Who needs the opposite sex when you have technology?

In the future, women will no longer need men. Apparently, technology will make interaction between the genders unnecessary, and once that happens, the fairer sex won't have any need for the beer and football sex.

This prediction comes from a Time magazine cover feature in which a group of actors, authors and architects attempts to forecast the future. Perhaps next year the magazine will do a piece featuring butchers', bakers' and bellhops' predictions, but for now, we're forced to deal with the prognostications of the "A" professions.

Members of this esteemed group, which included the noted intellectuals Ben Stiller, Julie Taymor and Moby, concluded that "ferrets will become the new family dog," and that "women will still wear makeup but they won't need it."

Some of the predictions in the article, and in the expanded version that appears on Time's Web site, appear to be in jest, but this is unfortunately not true of writer Barbara Ehnreich's piece headlined "Will women still need men?"

This rather passionate, more than 2,000-word rant explains why in vitro technology will make the relationship between the sexes an outdated convention few will bother with. Ehnreich does make some tired jokes about women not having to shave their legs and guys getting to watch Howard Stern with impunity, but humor aside, it's hard to read the piece without feeling she's not kidding.

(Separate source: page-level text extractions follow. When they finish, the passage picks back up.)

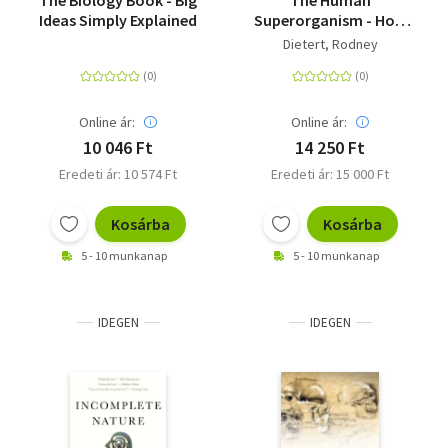
The Biology Book - Big
The Human
Ideas Simply Explained
Superorganism - How
the Microbiome Is
Dietert, Rodney
Revolutionizing the
Pursuit of a Healthy
Life
Online ár:
Online ár:
10 046 Ft
14 250 Ft
Eredeti ár: 10 574 Ft
Eredeti ár: 15 000 Ft
Kosárba
Kosárba
5 - 10 munkanap
5 - 10 munkanap
IDEGEN
IDEGEN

Part of Ehnreich's logic comes from the fact that various birth-related technologies make sex unnecessary for reproduction. Though a man has to participate at some point, he no longer needs to burden women with the traditional, albeit messy, method of conception. Instead, he can do his part in a doctor's office (perhaps one with mirrors on the ceiling and Barry White on the stereo), and the actual "making a baby" part can happen in a test tube with neither mother nor father present.

This would make perfect sense if humans had sex only in order to propagate the species. Were that the case, the relationship between men and women might very well involve nothing more than him coming over to her place to change light bulbs and clean drains while she visits him to replace lost buttons and cook dinner.

Luckily, most people occasionally have sex for fun-perhaps as practice for future baby production-but more often than not, just for kicks. This hobby seems likely to continue even if future technological improvements take men out of the reproductive picture.

In place of the touchy-feely, seemingly outdated type of intercourse most of us enjoy on occasion, Ehnreich suggest that computer sex will take over. My computer's actually seeing other people at the moment, but even if it takes me back, I'm not sure the experience would be the same.

Although artificial women programs and full-body virtual-reality suits exist now and may improve in the future, the prospect seems a lot less fun than the real thing. Those products may bring a little happiness to the extremely lonely, and perhaps a few laughs to those not good at knocking before entering a room, but they won't contribute to the sexes giving up on each other.

Women may not need men in order to get pregnant, and men may not need women to have sex. I'm guessing we'll still want each other, though.